I’m working on a project using the SBERT pre-trained models (specifically MiniLM) for a text classification project with 995 classifications. I am following the steps laid out here for the most part and everything seems to run.
My issue occurs when actually training the model. No matter what values I set in the training arguments the training always seems to end early and never completes all the batches. For example, I set num_train_epochs=1
but it only gets up to 0.49 epochs. If num_train_epochs=4
, it always ends at 3.49 epochs.
Here is my code:
from datasets import load_dataset
from sentence_transformers import (
SentenceTransformer,
SentenceTransformerTrainer,
SentenceTransformerTrainingArguments,
SentenceTransformerModelCardData,
)
from sentence_transformers.losses import BatchAllTripletLoss
from sentence_transformers.training_args import BatchSamplers
from sentence_transformers.evaluation import TripletEvaluator
model = SentenceTransformer(
"nreimers/MiniLM-L6-H384-uncased",
model_card_data=SentenceTransformerModelCardData(
language="en",
license="apache-2.0",
model_name="all-MiniLM-L6-v2",
)
)
loss = BatchAllTripletLoss(model)
# Loss overview: https://www.sbert.net/docs/sentence_transformer/loss_overview.html
# This particular loss method: https://www.sbert.net/docs/package_reference/sentence_transformer/losses.html#batchalltripletloss
# training args: https://huggingface.co/docs/transformers/main/en/main_classes/trainer#transformers.TrainingArguments
args = SentenceTransformerTrainingArguments(
# Required parameter:
output_dir="finetune/model20240924",
# Optional training parameters:
num_train_epochs=1,
max_steps = -1,
per_device_train_batch_size=8,
per_device_eval_batch_size=8,
learning_rate=1e-5,
warmup_ratio=0.1,
fp16=True, # Set to False if you get an error that your GPU can't run on FP16
bf16=False, # Set to True if you have a GPU that supports BF16
batch_sampler=BatchSamplers.GROUP_BY_LABEL, #
# Optional tracking/debugging parameters:
eval_strategy="no",
eval_steps=100,
save_strategy="epoch",
# save_steps=100,
save_total_limit=2,
logging_steps=100,
run_name="miniLm-triplet", # Will be used in W&B if `wandb` is installed
)
trainer = SentenceTransformerTrainer(
model=model,
args=args,
train_dataset=trainDataset,
eval_dataset=devDataset,
loss=loss,
#evaluator=dev_evaluator,
)
trainer.train()
Note that I am not using an evaluator because we are creating the model and testing it after the fact with a dedicated test set of values. My dataset is structured as:
Dataset({
features: ['Title', 'Body', 'label'],
num_rows: 23961
})
with the dev
dataset being the same structure, only with fewer rows. This gives the following output:
[1473/2996 57:06 < 59:07, 0.43 it/s, Epoch 0/1]
Step Training Loss
100 1.265600
200 0.702700
300 0.633900
400 0.505200
500 0.481900
600 0.306800
700 0.535600
800 0.369800
900 0.265400
1000 0.345300
1100 0.516700
1200 0.372600
1300 0.392300
1400 0.421900
TrainOutput(global_step=1473, training_loss=0.5003972503496366, metrics={'train_runtime': 3427.9198, 'train_samples_per_second': 6.99, 'train_steps_per_second': 0.874, 'total_flos': 0.0, 'train_loss': 0.5003972503496366, 'epoch': 0.4916555407209613})

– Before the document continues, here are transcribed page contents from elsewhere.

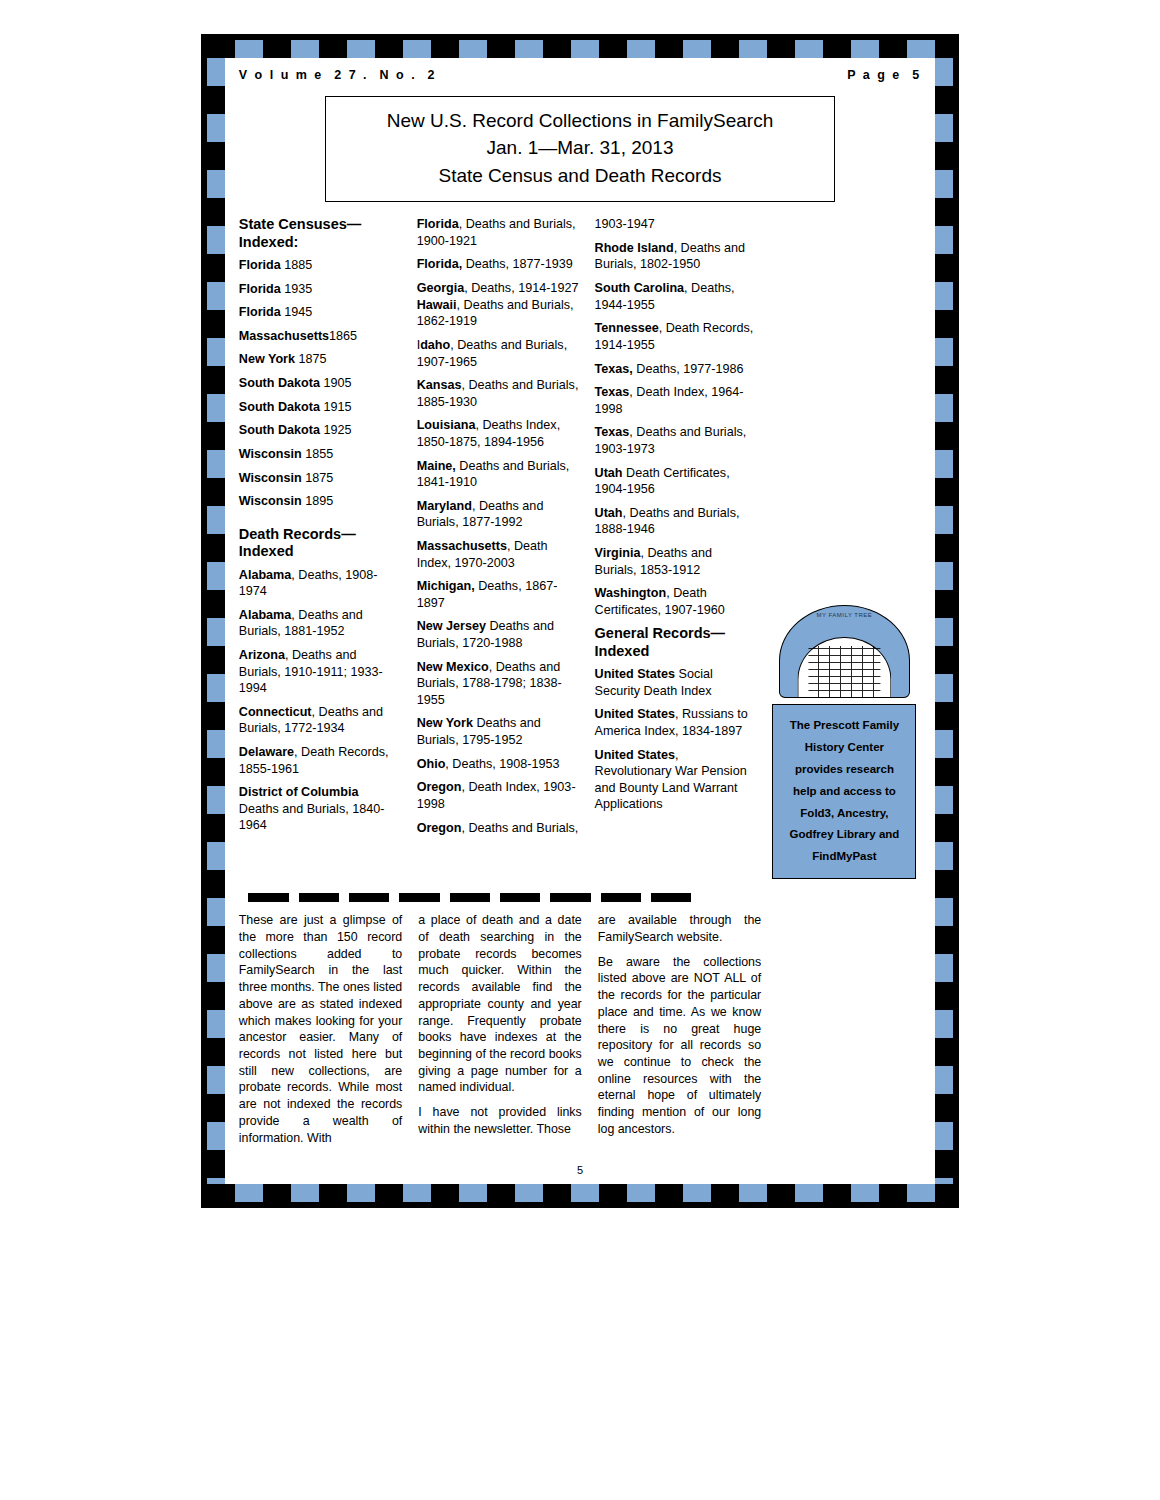V o l u m e 2 7 . N o . 2
P a g e 5
New U.S. Record Collections in FamilySearch
Jan. 1—Mar. 31, 2013
State Census and Death Records
State Censuses—
Indexed:
Florida 1885
Florida 1935
Florida 1945
Massachusetts1865
New York 1875
South Dakota 1905
South Dakota 1915
South Dakota 1925
Wisconsin 1855
Wisconsin 1875
Wisconsin 1895
Death Records—
Indexed
Alabama, Deaths, 1908-1974
Alabama, Deaths and Burials, 1881-1952
Arizona, Deaths and Burials, 1910-1911; 1933-1994
Connecticut, Deaths and Burials, 1772-1934
Delaware, Death Records, 1855-1961
District of Columbia Deaths and Burials, 1840-1964
Florida, Deaths and Burials, 1900-1921
Florida, Deaths, 1877-1939
Georgia, Deaths, 1914-1927
Hawaii, Deaths and Burials, 1862-1919
Idaho, Deaths and Burials, 1907-1965
Kansas, Deaths and Burials, 1885-1930
Louisiana, Deaths Index, 1850-1875, 1894-1956
Maine, Deaths and Burials, 1841-1910
Maryland, Deaths and Burials, 1877-1992
Massachusetts, Death Index, 1970-2003
Michigan, Deaths, 1867-1897
New Jersey Deaths and Burials, 1720-1988
New Mexico, Deaths and Burials, 1788-1798; 1838-1955
New York Deaths and Burials, 1795-1952
Ohio, Deaths, 1908-1953
Oregon, Death Index, 1903-1998
Oregon, Deaths and Burials,
1903-1947
Rhode Island, Deaths and Burials, 1802-1950
South Carolina, Deaths, 1944-1955
Tennessee, Death Records, 1914-1955
Texas, Deaths, 1977-1986
Texas, Death Index, 1964-1998
Texas, Deaths and Burials, 1903-1973
Utah Death Certificates, 1904-1956
Utah, Deaths and Burials, 1888-1946
Virginia, Deaths and Burials, 1853-1912
Washington, Death Certificates, 1907-1960
General Records—
Indexed
United States Social Security Death Index
United States, Russians to America Index, 1834-1897
United States, Revolutionary War Pension and Bounty Land Warrant Applications
MY FAMILY TREE
The Prescott Family
History Center
provides research
help and access to
Fold3, Ancestry,
Godfrey Library and
FindMyPast
These are just a glimpse of the more than 150 record collections added to FamilySearch in the last three months. The ones listed above are as stated indexed which makes looking for your ancestor easier. Many of records not listed here but still new collections, are probate records. While most are not indexed the records provide a wealth of information. With
a place of death and a date of death searching in the probate records becomes much quicker. Within the records available find the appropriate county and year range. Frequently probate books have indexes at the beginning of the record books giving a page number for a named individual.
I have not provided links within the newsletter. Those
are available through the FamilySearch website.
Be aware the collections listed above are NOT ALL of the records for the particular place and time. As we know there is no great huge repository for all records so we continue to check the online resources with the eternal hope of ultimately finding mention of our long log ancestors.
5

As much as I adjust the values I cannot get it to complete all of the batches. How to resolve this issue?
0
I changed the training argument’s value for batch_sampler from
batch_sampler=BatchSamplers.GROUP_BY_LABEL
to
batch_sampler=BatchSamplers.NO_DUPLICATES
and the problem was solved. Originally GROUP_BY_LABEL
was selected as the documentation for this loss calculation recommended it but switching it seems to have cleared this up.